*What to produce*
Restate the listing below word for word; no picture is to be carried over.

*Data shown*
*** Begin section ***
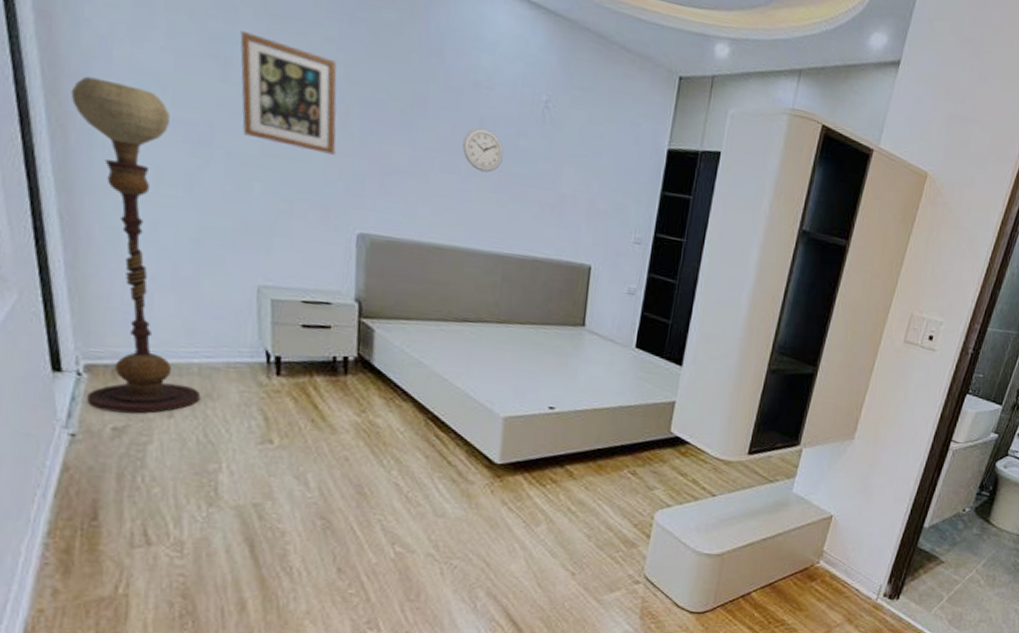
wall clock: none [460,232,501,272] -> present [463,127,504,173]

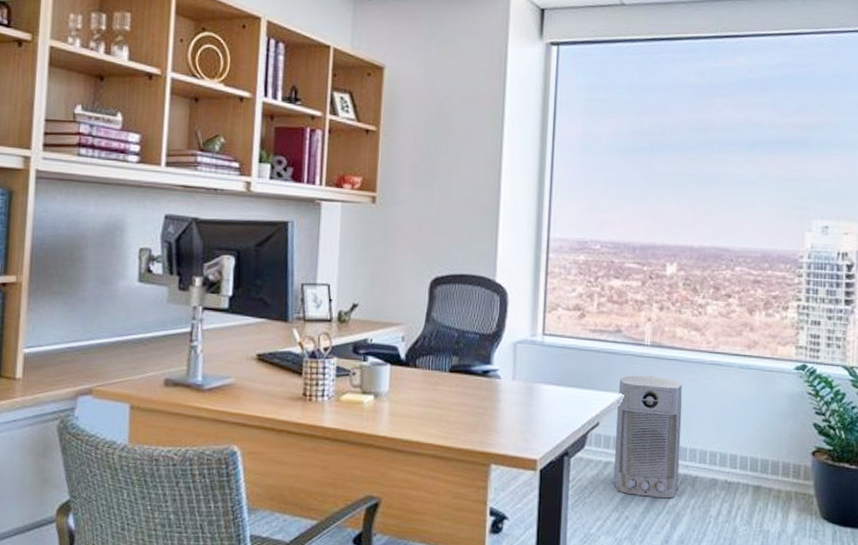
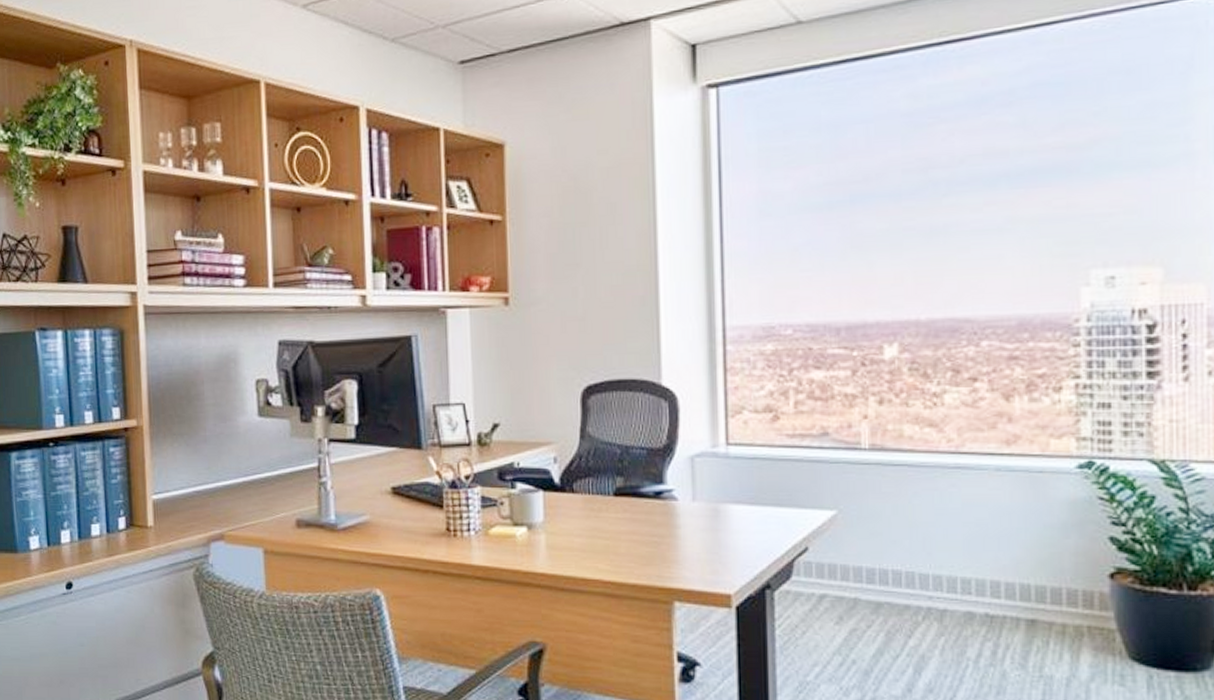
air purifier: present [613,375,683,499] -> none [830,487,921,638]

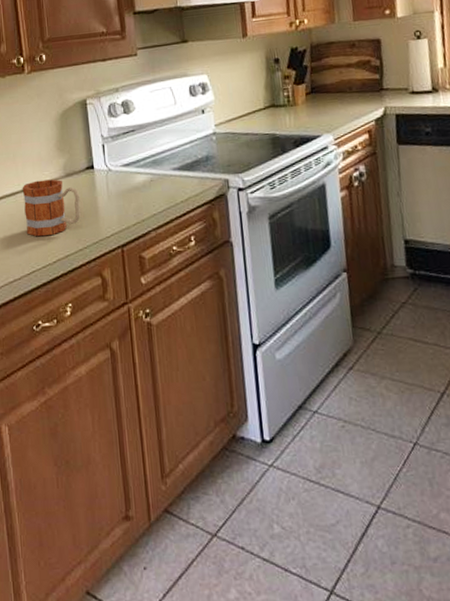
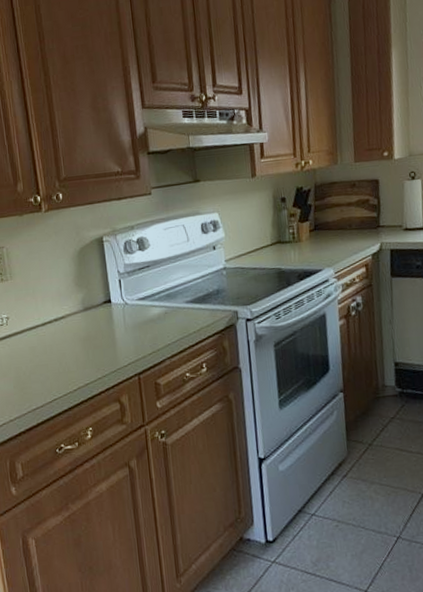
mug: present [22,179,81,237] -> none [42,313,99,367]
*** End section ***
*Result of the task*
wall clock: none [460,232,501,272] -> present [463,127,504,173]

air purifier: present [613,375,683,499] -> none [830,487,921,638]

mug: present [22,179,81,237] -> none [42,313,99,367]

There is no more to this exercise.